Widdecombe Suspect Still Held as a Separate Arrest Is Made Over Online Abuse
The man arrested over the killing of Ann Widdecombe remains in custody without charge this evening, held under a Terrorism Act warrant while Counter Terrorism Policing leads the investigation; officers stress it has not been declared a terrorist incident. In a separate case, Police Scotland arrested and charged a 50-year-old man over social-media comments said to celebrate her death, with a report to go to the procurator fiscal. No motive has been established in the killing, and reporting restrictions limit what can be said while proceedings are active.

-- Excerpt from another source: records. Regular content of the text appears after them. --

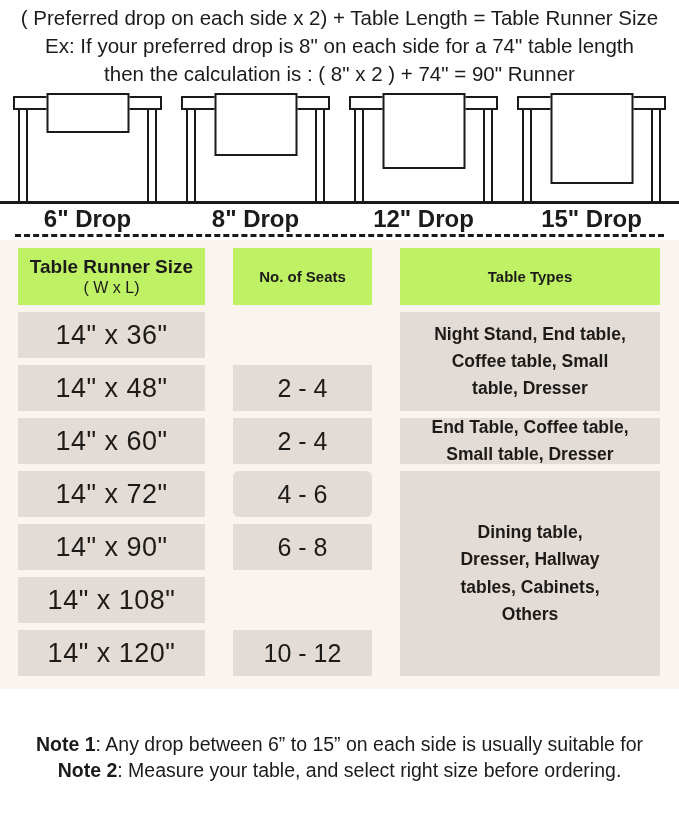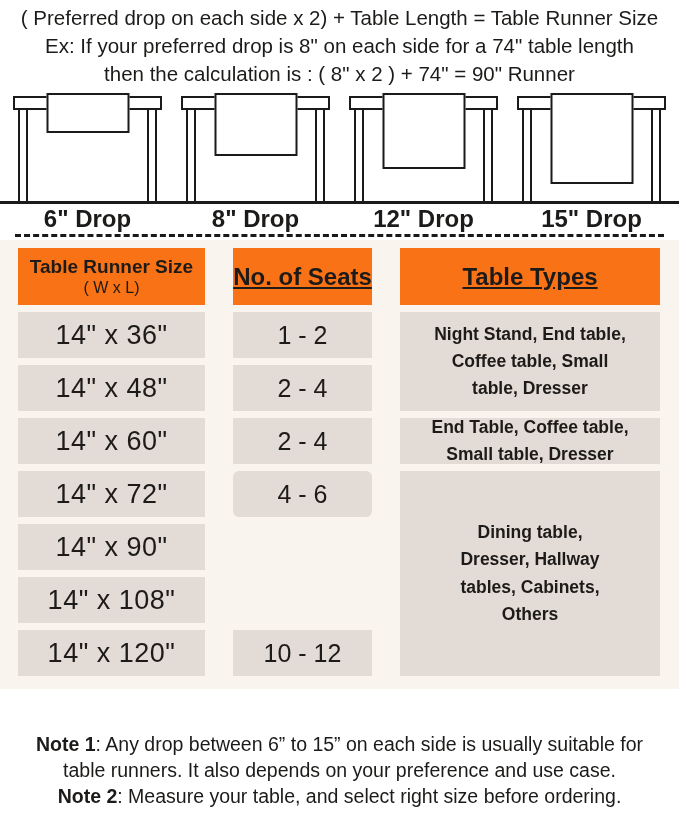"Table Runner Size" .hcell { background: #f97316 -> #bef264 }
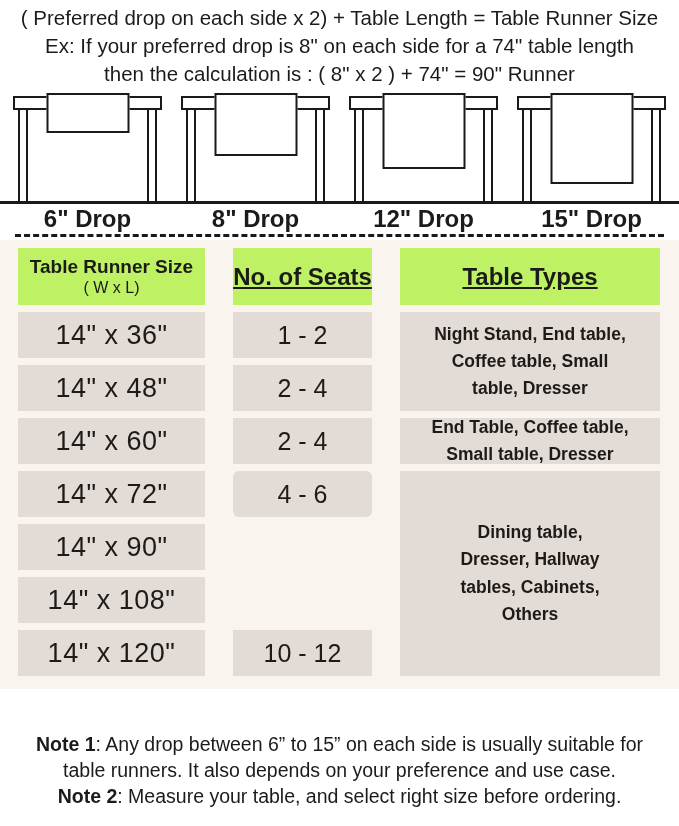"No. of Seats" .hcell.big { font-size: 24px -> 15px; text-decoration: underline -> none }
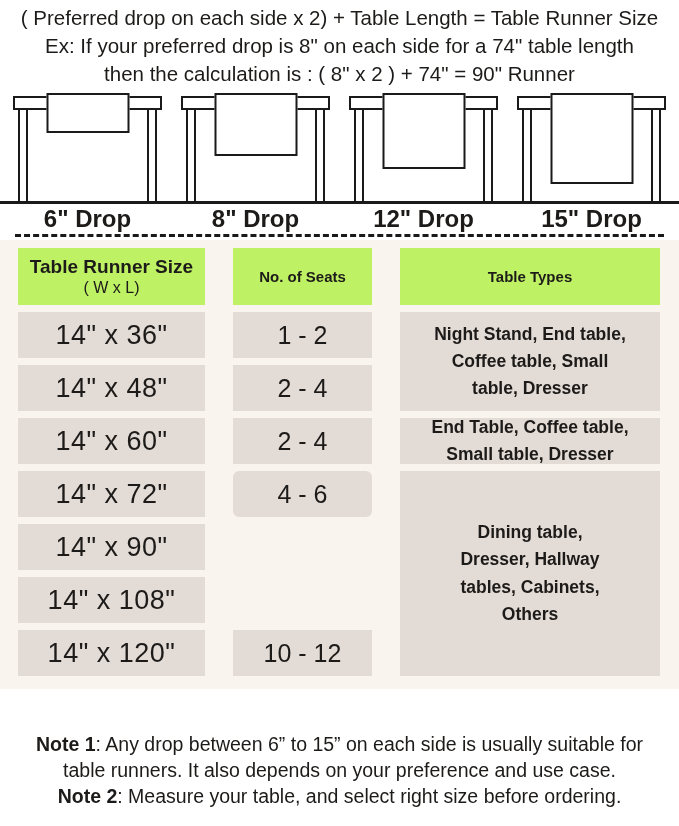"1 - 2" div.cell { html: <div>1 - 2</div> -> none }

The case sits in the careful legal silence that follows an arrest but precedes a charge: Counter Terrorism Policing is examining whether Widdecombe was targeted for her politics, but no motive has been confirmed, no one has been charged with her killing, and the incident has not been formally declared an act of terrorism. Coming after the murders of Jo Cox in 2016 and Sir David Amess in 2021, a third killing of a serving or former parliamentarian in a decade weighs heavily on a political class already anxious about its safety. The separate Scottish arrest, over comments celebrating a violent death, is a reminder of how quickly such killings curdle the wider public mood online. With the promised review of MPs’ security still to come, the questions are about protection and about the tenor of political life. Watch the charging decision, what investigators establish about motive, and the substance of the new security measures.